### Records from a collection
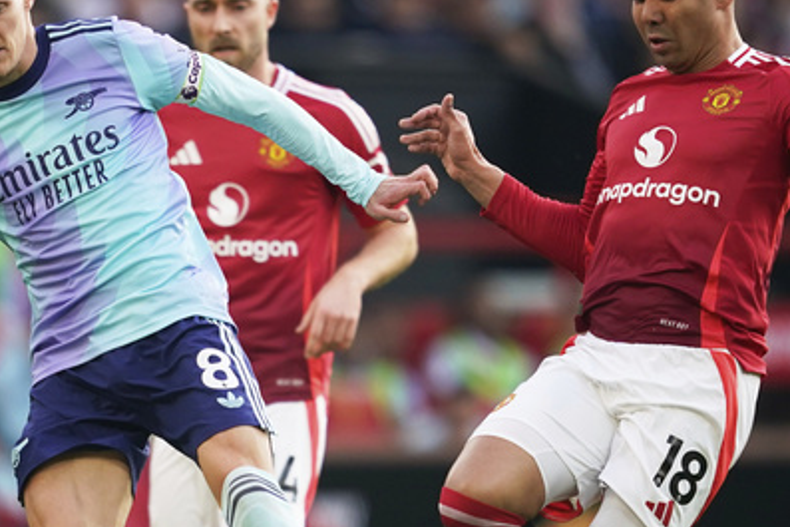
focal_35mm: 1031
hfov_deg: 2.0
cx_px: 171
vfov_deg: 1.3
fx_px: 22632
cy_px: 373
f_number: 2.8
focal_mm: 400
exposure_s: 1/2000
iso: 800
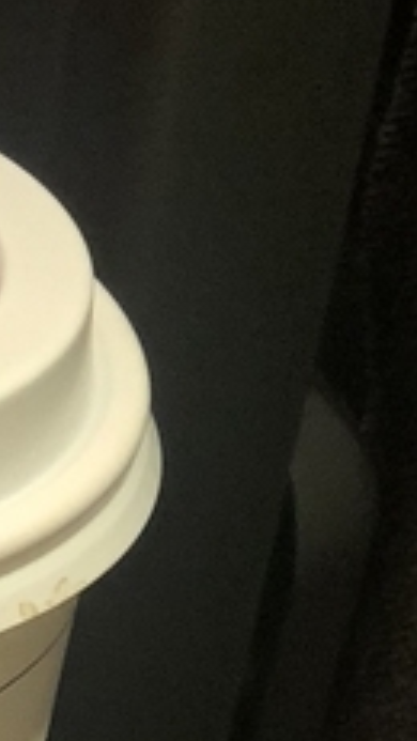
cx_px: -372
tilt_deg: -34.2
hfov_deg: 4.8
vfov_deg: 8.4
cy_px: 1110
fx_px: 4932
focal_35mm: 251
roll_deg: -0.5
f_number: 2.4
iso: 125
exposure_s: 1/24
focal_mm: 6
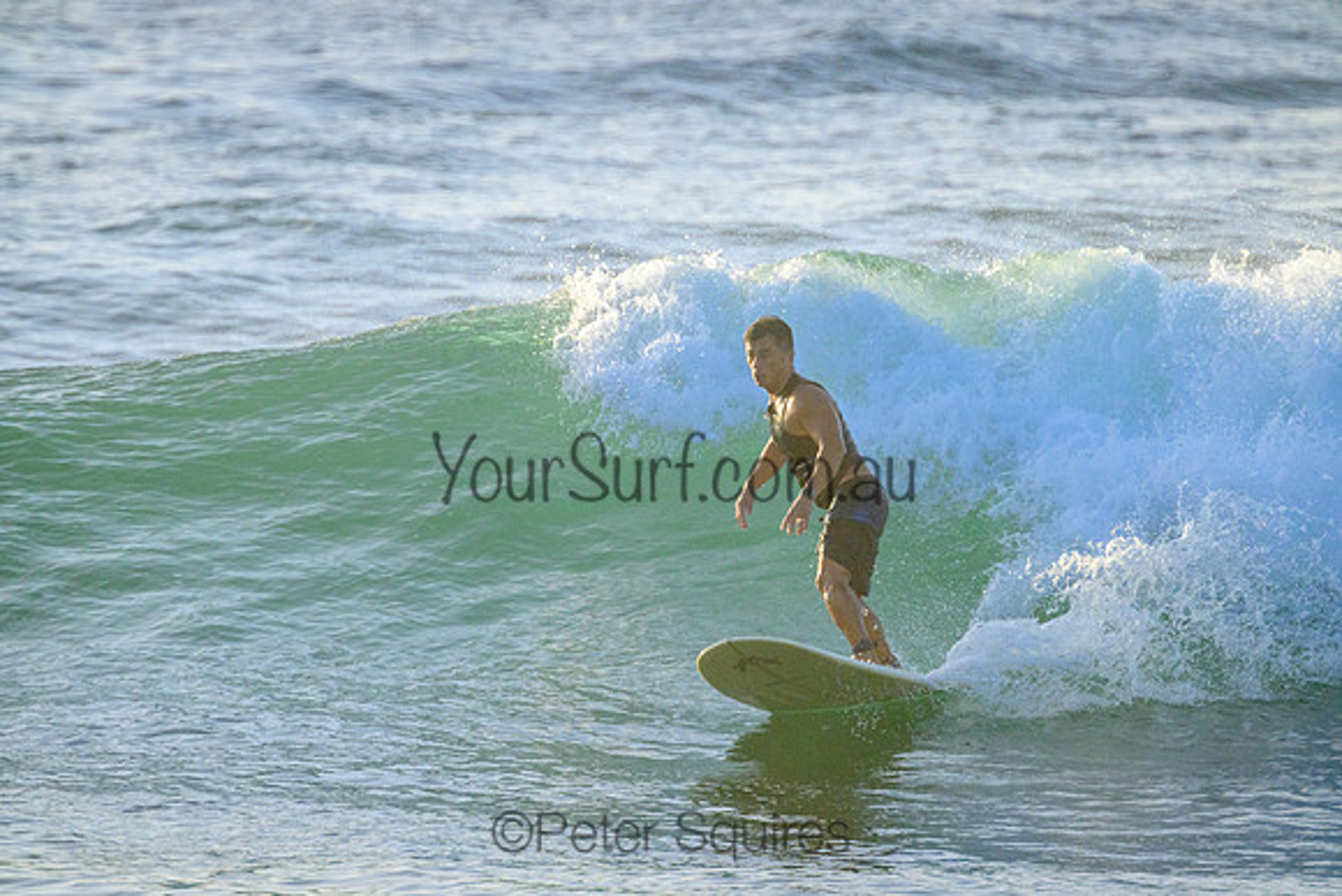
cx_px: 671
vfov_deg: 1.7
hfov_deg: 2.6
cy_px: 448
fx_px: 29828
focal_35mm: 800
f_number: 11
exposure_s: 1/2000
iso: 2000
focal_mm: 800
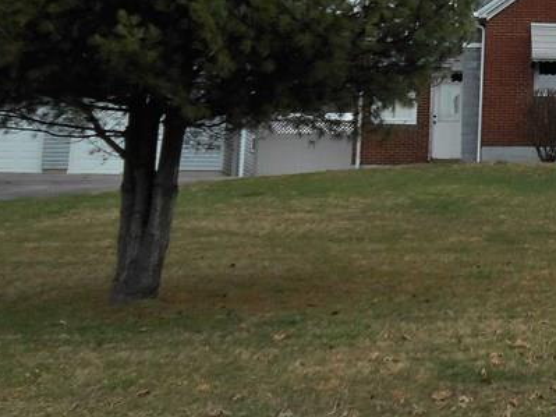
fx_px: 1525
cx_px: 683
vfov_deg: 15.1
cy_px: -71
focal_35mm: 95
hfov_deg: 19.4
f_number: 3.9
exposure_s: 1/500
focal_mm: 6.7
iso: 80
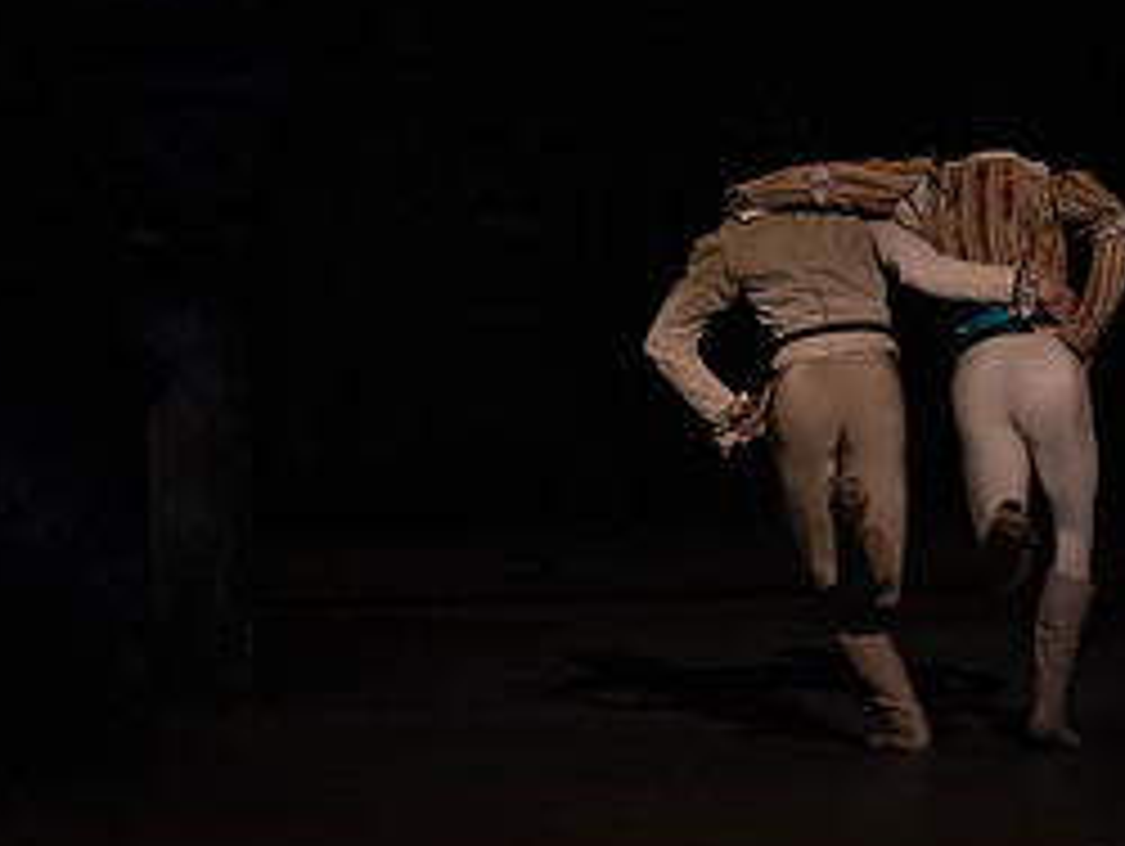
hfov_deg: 3.8
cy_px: 196
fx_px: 16818
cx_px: 801
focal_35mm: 517
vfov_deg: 2.9
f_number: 5.6
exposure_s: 1/250
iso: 8000
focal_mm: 232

### Task to complete
Omit the pictures, then copy out all the data exactly as it stands.

### Answer below
focal_35mm: 1031
hfov_deg: 2.0
cx_px: 171
vfov_deg: 1.3
fx_px: 22632
cy_px: 373
f_number: 2.8
focal_mm: 400
exposure_s: 1/2000
iso: 800
cx_px: -372
tilt_deg: -34.2
hfov_deg: 4.8
vfov_deg: 8.4
cy_px: 1110
fx_px: 4932
focal_35mm: 251
roll_deg: -0.5
f_number: 2.4
iso: 125
exposure_s: 1/24
focal_mm: 6
cx_px: 671
vfov_deg: 1.7
hfov_deg: 2.6
cy_px: 448
fx_px: 29828
focal_35mm: 800
f_number: 11
exposure_s: 1/2000
iso: 2000
focal_mm: 800
fx_px: 1525
cx_px: 683
vfov_deg: 15.1
cy_px: -71
focal_35mm: 95
hfov_deg: 19.4
f_number: 3.9
exposure_s: 1/500
focal_mm: 6.7
iso: 80
hfov_deg: 3.8
cy_px: 196
fx_px: 16818
cx_px: 801
focal_35mm: 517
vfov_deg: 2.9
f_number: 5.6
exposure_s: 1/250
iso: 8000
focal_mm: 232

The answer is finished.